=== Try it ===
State how many lines in the rows below contain the word "value", treating uppercase and lowercase as different. Reply with the number alone.

=== Record set ===
----

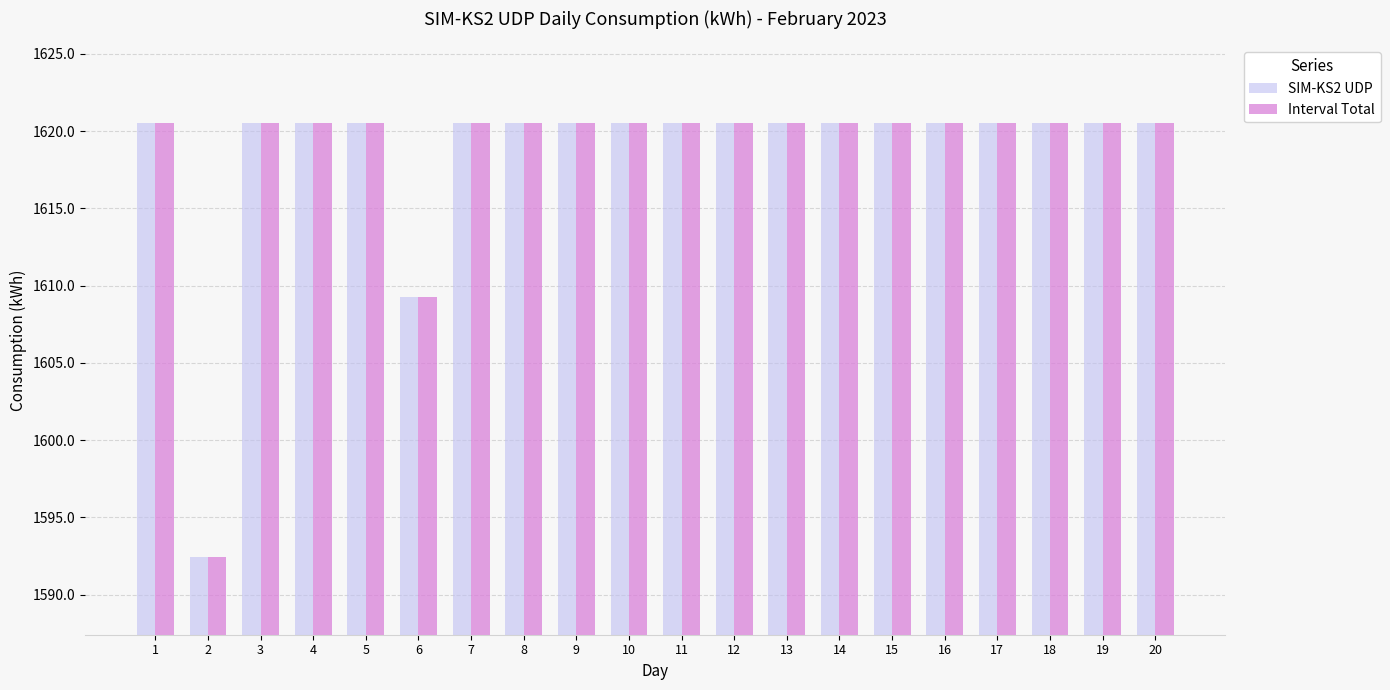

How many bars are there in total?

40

----

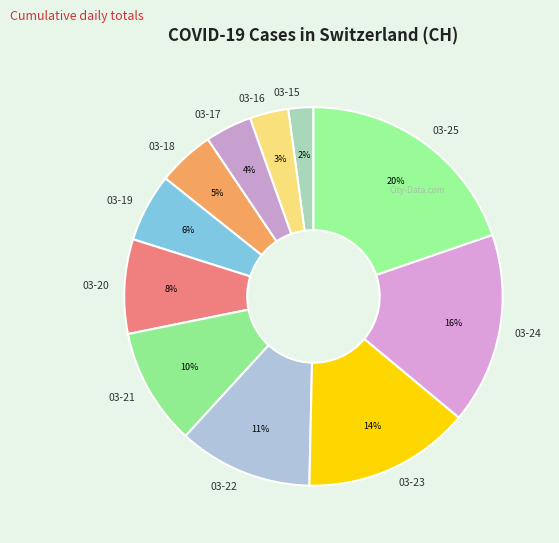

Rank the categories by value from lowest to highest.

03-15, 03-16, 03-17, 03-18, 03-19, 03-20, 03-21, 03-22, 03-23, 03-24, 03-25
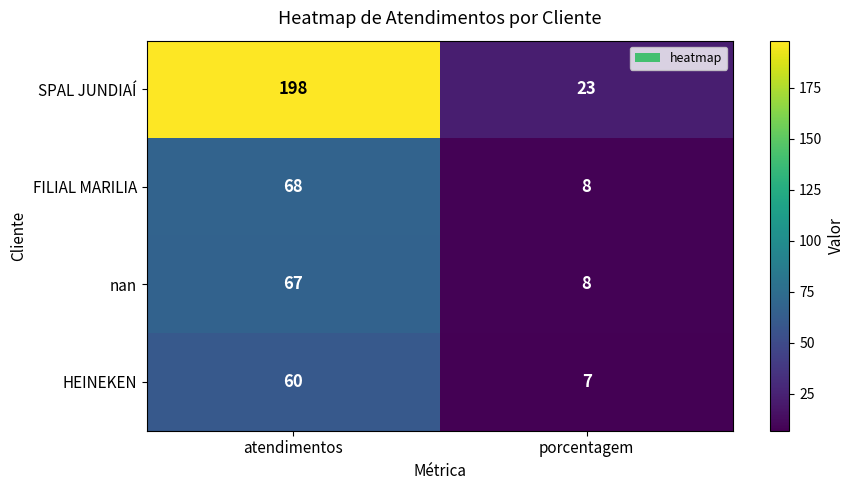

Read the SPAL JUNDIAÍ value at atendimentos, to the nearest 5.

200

----

=== Problem solution ===
2